OK so it's taken me an entire month to find time to decide exactly what and how I wanted to cover geography. I decided to switch to notebooking pages rather than lapbooks this time because they'll give me more flexibility over time. The pages are designed to meet the following goals.
1. To be able to identify and locate a given country on a map.
2. To practice using an atlases to look up information.
3. To learn to read topical maps to obtain information.
4. To improve their mapping skills.
5. To have some fun as well.
Here's a look at one of our blank starting pages.
My basic plan for each of the pages is as follows with the corresponding goal parentheses:
1. Add a flag sticker to the upper left corner under the country name. (5)
2. Find and color in the country on the regional map in the upper right corner. (1)
3. On the large scale map for both girls:
- Label the countries/bodies of water bordering the current country. (2,4)
- Mark and label the capital. (2,4)
4. On the large scale map just for Jessie:
- Mark and label major cities (2,4)
- Draw and label major geographic features (bodies of water, rivers, mountains, etc.) (2,4)
5. To complete the information in the bottom left hand corner using the maps I am providing. (1) All the information came from the back of National Geographic World Atlas for Students, 3rd edition. The population data is as of mid 2007. In the case of languages, I chose to only list the first 3 for any countries that had several.
6. To complete the information in the bottom center by using a topical maps and map keys in the atlases.(2,3)

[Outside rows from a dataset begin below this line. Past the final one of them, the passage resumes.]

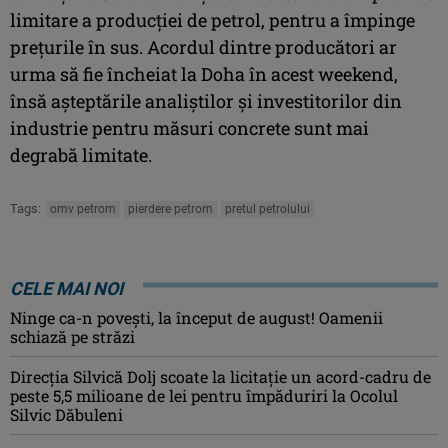
limitare a producţiei de petrol, pentru a împinge
preţurile în sus. Acordul dintre producători ar
urma să fie încheiat la Doha în acest weekend,
însă aşteptările analiştilor şi investitorilor din
industrie pentru măsuri concrete sunt mai
degrabă limitate.
Tags:
omv petrom
pierdere petrom
pretul petrolului
CELE MAI NOI
Ninge ca-n povești, la început de august! Oamenii
schiază pe străzi
Direcția Silvică Dolj scoate la licitație un acord-cadru de
peste 5,5 milioane de lei pentru împăduriri la Ocolul
Silvic Dăbuleni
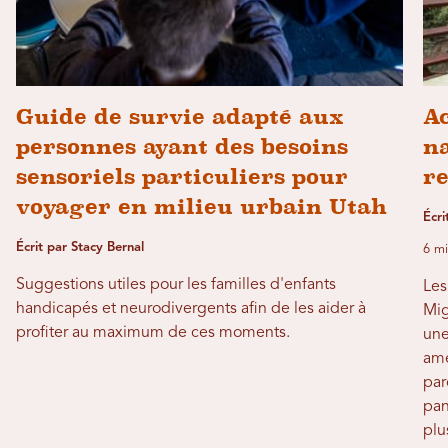
Guide de survie adapté aux
Ac
personnes ayant des besoins
na
sensoriels particuliers pour
r
voyager en milieu urbain Utah
Écri
Écrit par Stacy Bernal
6 mi
Suggestions utiles pour les familles d'enfants
Les
handicapés et neurodivergents afin de les aider à
Mig
profiter au maximum de ces moments.
une
amé
par
pan
plu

The atlases we are using are from the library. I have the National Geographic Student Atlas of the World 3rd edition for Violet and the National Geographic World Atlas for Young Explorers 3rd edition for Jessie to use. The former has only continent maps while the latter is broken down by region within each countinent for more detail. I liked the map of dominant religions better in the first one because it had the political boundaries between countries and is keyed to show how dominant the religion is. It divided the economies into agriculture, industrial, etc. so we'll be using the young explorers maps for economies. The regional maps have symbols to show the different types of economies (ie. cattle, corn, cotton, mining, oilt, manufacturing) which I think are easier to understand. My plan is to ask Violet to simply choose any 3 and list them and to require Jessie to determine the 3 most common based on the number of map symbols in each country.
For the added practice and fun (5) this year, I will also be purchasing Africa and the Middle East Geopuzzle. We'll use the free online mapping games from Sheppard software for the Middle East and Africa. We'll continue with the corresponding geopuzzles and games over the next couple of years. I also have a blank laminated world map to put up on the wall for reviewing. I'm sure we'll make up some games to play with it, but I haven't thought that far. (If you have any game ideas or links to ideas, please share them in the comments.)
I'm leaning towards doing 2 pages a week on science days since we generally don't need 45 minutes for science activities. That will let us take a few weeks off for review now and then. I'm guessing that once the get the hang of what they are supposed to do, it will take Violet 5-10 minutes per page and Jessie 10-12 minutes depending on the geographic features she needs to draw.
At the end of each unit, I'm planning to take the information the girl's have collected and have them make their own topical maps on population density and religion. We may pick one or two languages to map as well.